Henry Hecht served as an assistant special prosecutor on the Watergate Special Prosecution Force from 1973 to 1976 and was a special counsel with the San Francisco firm of Heller Ehrman LLP from 1977 to 1983. He joined the Boalt faculty in 1983 and has been an adjunct law professor at the Golden Gate University School of Law and the University of California, Hastings College of the Law. He is also an independent consultant on skills training for lawyers and co-founder of The Hecht Training Group, a group of attorneys who have each taught lawyering skills for more than 20 years. Using the "learning by doing" method, his Training Group has presented workshops on deposition, negotiation, motion practice, and trial skills.
CRIMINAL LAW --November 2, 2007
Readings:
-- Margaret E. Montoya, Máscaras, Trenzas, y Greñas: Un/masking the Self While Un/braiding Latina Stories and Legal Discourse, 15 Chicano-Latino L. Rev. 1, 2-26, 17 Harv. Women's L. J. 185, 186-209 (1994).
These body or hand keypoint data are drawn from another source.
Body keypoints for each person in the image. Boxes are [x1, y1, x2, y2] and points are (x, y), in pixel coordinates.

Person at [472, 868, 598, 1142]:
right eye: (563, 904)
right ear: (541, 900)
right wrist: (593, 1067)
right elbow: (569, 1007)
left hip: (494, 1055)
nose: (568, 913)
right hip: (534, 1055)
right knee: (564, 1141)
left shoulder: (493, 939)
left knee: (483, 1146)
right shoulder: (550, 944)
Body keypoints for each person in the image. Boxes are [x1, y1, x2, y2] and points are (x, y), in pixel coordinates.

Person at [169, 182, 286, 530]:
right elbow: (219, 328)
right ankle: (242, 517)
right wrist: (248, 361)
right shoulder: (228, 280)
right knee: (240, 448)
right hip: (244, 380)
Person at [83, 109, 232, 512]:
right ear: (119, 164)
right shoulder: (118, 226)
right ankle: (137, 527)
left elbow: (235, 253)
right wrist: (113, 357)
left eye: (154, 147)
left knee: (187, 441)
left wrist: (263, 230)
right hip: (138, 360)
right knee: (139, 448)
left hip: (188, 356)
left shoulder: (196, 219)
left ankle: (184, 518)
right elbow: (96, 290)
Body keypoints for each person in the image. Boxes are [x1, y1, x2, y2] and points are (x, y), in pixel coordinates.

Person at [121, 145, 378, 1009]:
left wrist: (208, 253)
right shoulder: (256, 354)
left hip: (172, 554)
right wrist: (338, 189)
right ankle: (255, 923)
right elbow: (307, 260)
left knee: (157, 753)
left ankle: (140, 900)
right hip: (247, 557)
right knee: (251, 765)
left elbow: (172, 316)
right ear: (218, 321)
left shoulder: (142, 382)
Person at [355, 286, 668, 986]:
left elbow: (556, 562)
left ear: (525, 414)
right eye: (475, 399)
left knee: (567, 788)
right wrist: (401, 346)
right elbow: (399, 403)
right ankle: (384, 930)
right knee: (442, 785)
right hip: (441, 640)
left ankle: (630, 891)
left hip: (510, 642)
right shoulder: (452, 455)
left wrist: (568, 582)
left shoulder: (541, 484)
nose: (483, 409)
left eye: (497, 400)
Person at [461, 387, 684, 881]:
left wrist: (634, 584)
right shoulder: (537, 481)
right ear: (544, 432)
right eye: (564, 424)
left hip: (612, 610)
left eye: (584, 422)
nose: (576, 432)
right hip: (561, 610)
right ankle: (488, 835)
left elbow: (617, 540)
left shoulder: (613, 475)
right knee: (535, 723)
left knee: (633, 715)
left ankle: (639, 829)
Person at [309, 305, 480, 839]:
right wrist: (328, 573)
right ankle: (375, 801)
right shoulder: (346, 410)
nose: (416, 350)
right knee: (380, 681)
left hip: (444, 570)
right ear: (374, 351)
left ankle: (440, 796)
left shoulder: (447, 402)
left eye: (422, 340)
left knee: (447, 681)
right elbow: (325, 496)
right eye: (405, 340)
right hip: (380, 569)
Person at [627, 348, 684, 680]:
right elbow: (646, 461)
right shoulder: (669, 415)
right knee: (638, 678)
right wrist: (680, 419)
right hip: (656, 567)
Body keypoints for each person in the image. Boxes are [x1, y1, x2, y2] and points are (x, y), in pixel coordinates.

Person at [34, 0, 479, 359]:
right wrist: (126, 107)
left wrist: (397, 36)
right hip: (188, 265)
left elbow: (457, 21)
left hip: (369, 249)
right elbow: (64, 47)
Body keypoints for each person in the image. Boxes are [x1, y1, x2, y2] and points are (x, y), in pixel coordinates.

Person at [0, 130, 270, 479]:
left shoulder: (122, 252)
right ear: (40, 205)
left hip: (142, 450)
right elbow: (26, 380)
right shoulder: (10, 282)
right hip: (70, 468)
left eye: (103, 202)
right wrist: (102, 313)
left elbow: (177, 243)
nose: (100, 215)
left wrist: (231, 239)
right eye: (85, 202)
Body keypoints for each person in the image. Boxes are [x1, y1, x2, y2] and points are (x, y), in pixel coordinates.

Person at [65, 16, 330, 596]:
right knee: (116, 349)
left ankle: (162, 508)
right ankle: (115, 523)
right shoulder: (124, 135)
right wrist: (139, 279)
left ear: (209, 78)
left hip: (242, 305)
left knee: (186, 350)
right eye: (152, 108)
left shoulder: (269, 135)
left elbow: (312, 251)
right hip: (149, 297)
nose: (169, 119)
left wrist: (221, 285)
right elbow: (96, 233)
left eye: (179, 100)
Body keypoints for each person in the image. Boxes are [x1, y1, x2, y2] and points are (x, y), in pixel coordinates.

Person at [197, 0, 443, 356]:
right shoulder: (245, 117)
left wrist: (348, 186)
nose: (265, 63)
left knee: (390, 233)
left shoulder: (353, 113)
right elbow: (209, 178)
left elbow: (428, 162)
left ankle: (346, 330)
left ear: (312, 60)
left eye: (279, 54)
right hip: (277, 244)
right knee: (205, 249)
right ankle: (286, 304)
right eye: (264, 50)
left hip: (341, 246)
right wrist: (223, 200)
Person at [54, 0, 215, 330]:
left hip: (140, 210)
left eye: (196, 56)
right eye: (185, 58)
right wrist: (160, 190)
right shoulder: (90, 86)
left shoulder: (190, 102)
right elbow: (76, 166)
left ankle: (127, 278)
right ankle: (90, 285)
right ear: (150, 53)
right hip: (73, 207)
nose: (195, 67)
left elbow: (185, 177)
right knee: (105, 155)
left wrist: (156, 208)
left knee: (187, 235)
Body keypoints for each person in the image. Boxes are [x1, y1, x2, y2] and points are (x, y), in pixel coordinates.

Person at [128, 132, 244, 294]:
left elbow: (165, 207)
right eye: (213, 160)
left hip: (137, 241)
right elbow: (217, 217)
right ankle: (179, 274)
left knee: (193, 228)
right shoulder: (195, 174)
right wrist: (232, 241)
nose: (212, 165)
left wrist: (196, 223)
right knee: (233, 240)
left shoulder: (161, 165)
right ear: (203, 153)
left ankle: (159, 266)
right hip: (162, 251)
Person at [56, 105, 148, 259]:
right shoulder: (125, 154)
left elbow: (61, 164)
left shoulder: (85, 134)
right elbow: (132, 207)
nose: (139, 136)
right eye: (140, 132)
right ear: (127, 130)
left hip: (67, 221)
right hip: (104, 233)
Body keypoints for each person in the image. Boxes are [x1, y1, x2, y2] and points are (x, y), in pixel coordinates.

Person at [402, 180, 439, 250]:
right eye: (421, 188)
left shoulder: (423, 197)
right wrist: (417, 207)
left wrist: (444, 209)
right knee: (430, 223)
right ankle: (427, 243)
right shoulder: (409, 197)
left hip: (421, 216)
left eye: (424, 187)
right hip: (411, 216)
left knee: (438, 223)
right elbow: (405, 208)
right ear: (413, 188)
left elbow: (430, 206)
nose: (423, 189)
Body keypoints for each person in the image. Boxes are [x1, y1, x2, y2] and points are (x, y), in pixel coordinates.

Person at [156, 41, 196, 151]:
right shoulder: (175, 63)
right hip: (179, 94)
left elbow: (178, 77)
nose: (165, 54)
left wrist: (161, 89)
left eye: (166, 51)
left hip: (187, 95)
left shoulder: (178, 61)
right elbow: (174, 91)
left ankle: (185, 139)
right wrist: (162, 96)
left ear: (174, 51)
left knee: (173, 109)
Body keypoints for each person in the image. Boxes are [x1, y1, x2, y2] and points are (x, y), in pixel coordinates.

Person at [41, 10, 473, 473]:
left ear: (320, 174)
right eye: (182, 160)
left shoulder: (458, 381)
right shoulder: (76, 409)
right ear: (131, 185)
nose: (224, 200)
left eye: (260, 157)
Faculty Facilitator:Victoria Ortiz
Victoria Ortiz is currently the assistant dean for student services. After graduating from law school in 1988, she became an associate at Paul Weiss and later clerked for Judge Margaret Taylor of the Civil Court of the City of New York. She has taught high school in New York City, worked for the Amalgamated Clothing and Textile Workers Union, and held major positions in institutions of higher learning. From 1993 to 1995, Ortiz served as dean of students at the City University of New York School of Law, and during part of that time she was also acting director of admissions. In 1995 she came to California to become the associate dean of humanities at New College of San Francisco.
Readings:
-- B William L.F. Felstiner, Richard L. Abel, Austin Sarat, The Emergence and Transformation of Disputes: Naming, Blaming, Claiming . . . , 15 Law & Soc. Rev.631(1980-81)
Faculty Facilitator:Steve Sugarman
Stephen Sugarman joined the Boalt faculty in 1972. He regularly teaches Torts, and occasionally teaches Sports Law, Educational Policy and Law, and other courses in the social justice curriculum. Sugarman has written four books with Boalt colleague John Coons: Private Wealth and Public Education (Harvard 1970); Education by Choice: The Case for Family Control (California 1978); Scholarships for Children (IGS 1992); and, most recently, Making School Choice Work for All Families (PRI 1999). He and Coons also argued the landmark case Serrano v. Priest before the California Supreme Court.